In today’s Harrington v. Purdue Pharma, the Supreme Court confronted a recurring issue in the context of mass legal settlements: Should the courts uphold individualized justice, in the form of each plaintiff’s right to pursue each defendant, even if rough justice of a more collective style would hold out the promise of fuller and fairer victim compensation? In a five‐​to‐​four split, with Justice Neil Gorsuch writing for a majority that included conservative justices Clarence Thomas, Samuel Alito, and Amy Coney Barrett and liberal justice Ketanji Brown Jackson, the Court chose to follow the individualist route it has laid down in some earlier cases.

A bankruptcy court had approved a settlement of opioid maker Purdue Pharma’s liabilities under which executives from the Sackler family would contribute between $5.5 and $6.0 billion to the settlement fund and, in exchange, would escape further liability—a “non‐​debtor release,” since they were not themselves bankrupts. During an extensively negotiated process, the Court found that individual claims against the executives would be chancy at best and subject to various defenses and that there was a significant chance that the result of prolonged litigation would be to make much less money available to the bankruptcy claimants, which included more than 100,000 individuals suing over opioid addiction as well as states and municipalities. The pool of money obtainable from the Sacklers might heavily overlap the pool of money obtainable from Purdue; worse, money from individual lawsuits might go to whichever single plaintiffs won the “race to the courthouse” rather than being apportioned fairly among similar claimants.

For those reasons, the overwhelming majority of individual claimants, along with all fifty state attorneys general, wanted the settlement to be upheld. “Today’s decision is wrong on the law and devastating for more than 100,000 opioid victims and their families,” wrote Justice Brett Kavanaugh in a dissent joined by Chief Justice John Roberts and Justices Sonia Sotomayor and Elena Kagan.

The problem was—in the eyes of Justice Gorsuch’s majority—that to get the money on the table, the bankruptcy court had to tolerate cutting corners on the vindication of individual legal rights. In particular, it would extinguish claims against Sackler family members that some individual claimants might have had both the legal right and the inclination to pursue without putting those family members through the rigors of the bankruptcy process.

To me, today’s decision echoes Amchem Products Inc. v. Windsor (1997), which arose in the context of mass tort settlement. There, a majority led by Justice Ruth Bader Ginsburg hewed to an individualist conception of rights and obligations, even though, in the view of part‐​dissenting Justices Stephen Breyer and John Paul Stevens, a rougher managerial approach to justice would have better served asbestos claimants as a group. 

This makes it especially interesting to see Justice Jackson taking the individualist side.
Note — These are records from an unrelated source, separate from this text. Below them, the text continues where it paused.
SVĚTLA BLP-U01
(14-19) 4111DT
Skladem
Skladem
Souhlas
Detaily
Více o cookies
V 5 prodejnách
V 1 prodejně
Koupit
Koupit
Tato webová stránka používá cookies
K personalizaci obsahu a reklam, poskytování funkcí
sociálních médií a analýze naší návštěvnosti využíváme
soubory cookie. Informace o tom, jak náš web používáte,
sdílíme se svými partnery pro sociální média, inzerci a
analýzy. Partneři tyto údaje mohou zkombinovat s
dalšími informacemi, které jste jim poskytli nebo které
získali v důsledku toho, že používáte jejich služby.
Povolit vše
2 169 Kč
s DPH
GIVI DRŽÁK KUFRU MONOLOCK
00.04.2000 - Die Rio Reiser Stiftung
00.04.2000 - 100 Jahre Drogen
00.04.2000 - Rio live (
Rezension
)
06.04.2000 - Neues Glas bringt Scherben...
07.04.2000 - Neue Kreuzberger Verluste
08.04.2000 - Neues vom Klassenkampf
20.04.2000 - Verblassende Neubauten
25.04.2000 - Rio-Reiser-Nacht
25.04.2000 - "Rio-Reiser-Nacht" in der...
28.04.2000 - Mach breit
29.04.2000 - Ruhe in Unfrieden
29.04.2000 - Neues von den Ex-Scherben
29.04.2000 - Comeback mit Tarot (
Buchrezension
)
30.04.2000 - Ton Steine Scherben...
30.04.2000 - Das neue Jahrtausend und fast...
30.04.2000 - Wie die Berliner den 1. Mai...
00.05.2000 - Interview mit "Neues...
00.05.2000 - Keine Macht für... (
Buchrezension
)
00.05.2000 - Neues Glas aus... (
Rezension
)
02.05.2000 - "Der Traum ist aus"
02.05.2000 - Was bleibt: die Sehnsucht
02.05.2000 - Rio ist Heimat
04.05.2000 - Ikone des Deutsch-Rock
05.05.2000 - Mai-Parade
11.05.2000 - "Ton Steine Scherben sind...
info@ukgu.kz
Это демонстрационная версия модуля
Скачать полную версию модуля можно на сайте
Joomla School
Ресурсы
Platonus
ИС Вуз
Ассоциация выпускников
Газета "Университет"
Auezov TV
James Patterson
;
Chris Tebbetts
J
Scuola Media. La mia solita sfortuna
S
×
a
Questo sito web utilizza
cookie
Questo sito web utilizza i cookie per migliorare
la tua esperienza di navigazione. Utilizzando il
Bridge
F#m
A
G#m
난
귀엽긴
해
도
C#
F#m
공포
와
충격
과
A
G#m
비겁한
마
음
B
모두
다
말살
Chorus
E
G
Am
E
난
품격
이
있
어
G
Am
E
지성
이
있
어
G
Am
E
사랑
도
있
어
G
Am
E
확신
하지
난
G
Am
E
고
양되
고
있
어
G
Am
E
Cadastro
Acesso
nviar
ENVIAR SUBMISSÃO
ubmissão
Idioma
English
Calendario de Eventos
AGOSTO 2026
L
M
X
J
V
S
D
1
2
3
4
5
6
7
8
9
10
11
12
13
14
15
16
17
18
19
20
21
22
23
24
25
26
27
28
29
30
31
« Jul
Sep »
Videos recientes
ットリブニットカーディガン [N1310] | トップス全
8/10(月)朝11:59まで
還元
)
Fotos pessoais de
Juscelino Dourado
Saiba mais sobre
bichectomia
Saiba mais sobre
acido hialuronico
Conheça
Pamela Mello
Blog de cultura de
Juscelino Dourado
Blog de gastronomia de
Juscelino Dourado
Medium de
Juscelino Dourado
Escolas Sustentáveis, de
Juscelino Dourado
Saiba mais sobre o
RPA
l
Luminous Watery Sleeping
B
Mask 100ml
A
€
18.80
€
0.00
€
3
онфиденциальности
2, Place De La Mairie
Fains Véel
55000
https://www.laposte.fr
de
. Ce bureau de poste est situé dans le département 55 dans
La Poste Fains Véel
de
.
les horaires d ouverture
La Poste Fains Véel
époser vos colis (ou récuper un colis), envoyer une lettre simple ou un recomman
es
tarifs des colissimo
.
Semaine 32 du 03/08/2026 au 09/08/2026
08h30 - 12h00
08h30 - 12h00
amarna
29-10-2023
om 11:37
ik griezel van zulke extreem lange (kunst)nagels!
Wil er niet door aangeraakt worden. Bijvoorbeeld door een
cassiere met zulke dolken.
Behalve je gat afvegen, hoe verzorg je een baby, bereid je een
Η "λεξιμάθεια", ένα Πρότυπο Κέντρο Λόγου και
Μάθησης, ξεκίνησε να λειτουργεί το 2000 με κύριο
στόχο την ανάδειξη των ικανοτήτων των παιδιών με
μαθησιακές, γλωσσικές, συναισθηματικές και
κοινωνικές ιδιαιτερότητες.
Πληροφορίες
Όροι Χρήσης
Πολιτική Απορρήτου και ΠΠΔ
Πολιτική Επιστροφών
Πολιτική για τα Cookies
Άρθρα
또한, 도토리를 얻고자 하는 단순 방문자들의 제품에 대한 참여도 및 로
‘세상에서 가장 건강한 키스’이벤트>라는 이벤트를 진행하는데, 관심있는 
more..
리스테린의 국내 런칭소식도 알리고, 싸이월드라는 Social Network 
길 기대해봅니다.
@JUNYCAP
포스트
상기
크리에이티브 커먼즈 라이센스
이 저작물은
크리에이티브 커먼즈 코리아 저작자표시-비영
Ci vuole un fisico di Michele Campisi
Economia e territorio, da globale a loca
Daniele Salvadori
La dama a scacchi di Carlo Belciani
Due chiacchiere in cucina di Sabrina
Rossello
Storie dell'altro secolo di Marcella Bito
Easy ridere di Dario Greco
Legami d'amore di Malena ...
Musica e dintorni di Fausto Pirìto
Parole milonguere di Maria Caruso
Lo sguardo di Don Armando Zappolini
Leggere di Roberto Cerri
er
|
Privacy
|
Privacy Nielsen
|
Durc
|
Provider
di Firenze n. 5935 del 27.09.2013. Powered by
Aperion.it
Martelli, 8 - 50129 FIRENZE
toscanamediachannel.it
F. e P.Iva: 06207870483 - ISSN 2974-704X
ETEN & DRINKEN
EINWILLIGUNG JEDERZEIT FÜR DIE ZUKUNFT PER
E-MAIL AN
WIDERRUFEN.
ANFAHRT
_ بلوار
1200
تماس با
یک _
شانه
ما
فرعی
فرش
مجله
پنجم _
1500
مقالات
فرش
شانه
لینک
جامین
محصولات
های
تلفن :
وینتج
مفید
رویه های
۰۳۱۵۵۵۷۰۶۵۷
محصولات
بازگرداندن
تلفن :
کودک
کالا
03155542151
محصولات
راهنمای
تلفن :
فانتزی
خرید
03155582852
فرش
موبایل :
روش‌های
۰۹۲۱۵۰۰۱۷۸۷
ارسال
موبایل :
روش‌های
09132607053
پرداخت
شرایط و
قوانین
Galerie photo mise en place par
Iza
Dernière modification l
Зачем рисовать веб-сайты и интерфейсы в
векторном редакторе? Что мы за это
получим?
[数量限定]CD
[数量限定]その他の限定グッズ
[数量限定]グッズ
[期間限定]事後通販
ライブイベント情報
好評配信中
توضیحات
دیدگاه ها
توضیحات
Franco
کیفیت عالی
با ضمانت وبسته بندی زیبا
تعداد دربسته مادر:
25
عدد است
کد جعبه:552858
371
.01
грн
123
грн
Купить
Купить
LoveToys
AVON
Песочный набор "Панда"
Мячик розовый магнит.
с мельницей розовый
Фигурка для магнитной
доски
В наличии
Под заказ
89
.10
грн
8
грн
There is little doubt that Justice Breyer, her mentor, would have joined the Kavanaugh side in approving the settlement as the best that could be done under the circumstances to solve (in Kavanaugh’s words) a “collective‐​action problem” of large social dimensions. Jackson was assuredly the deciding vote today in more ways than one.

I wrote about individualist versus managerial approaches to batch settlement in 2021 (after Walmart v. Dukes) and in 2020 (with comments specific to the opioids litigation particularly critical of its state‐​recoupment component). “Federal court procedure holds out a promise of individual hearing and individual adjudication that must not be lost in the felt practical need to aggregate litigant groups and move them by the hundreds and thousands as if on a game board,” I wrote then.

Commentators who berate the Court as supposedly friendly toward plutocracy might have been surprised to see the most conservative justices side against the Sacklers. But as usual, anti‐​business which-side-are-you-on?-ism proves itself a poor way to predict the jurisprudence of the high court.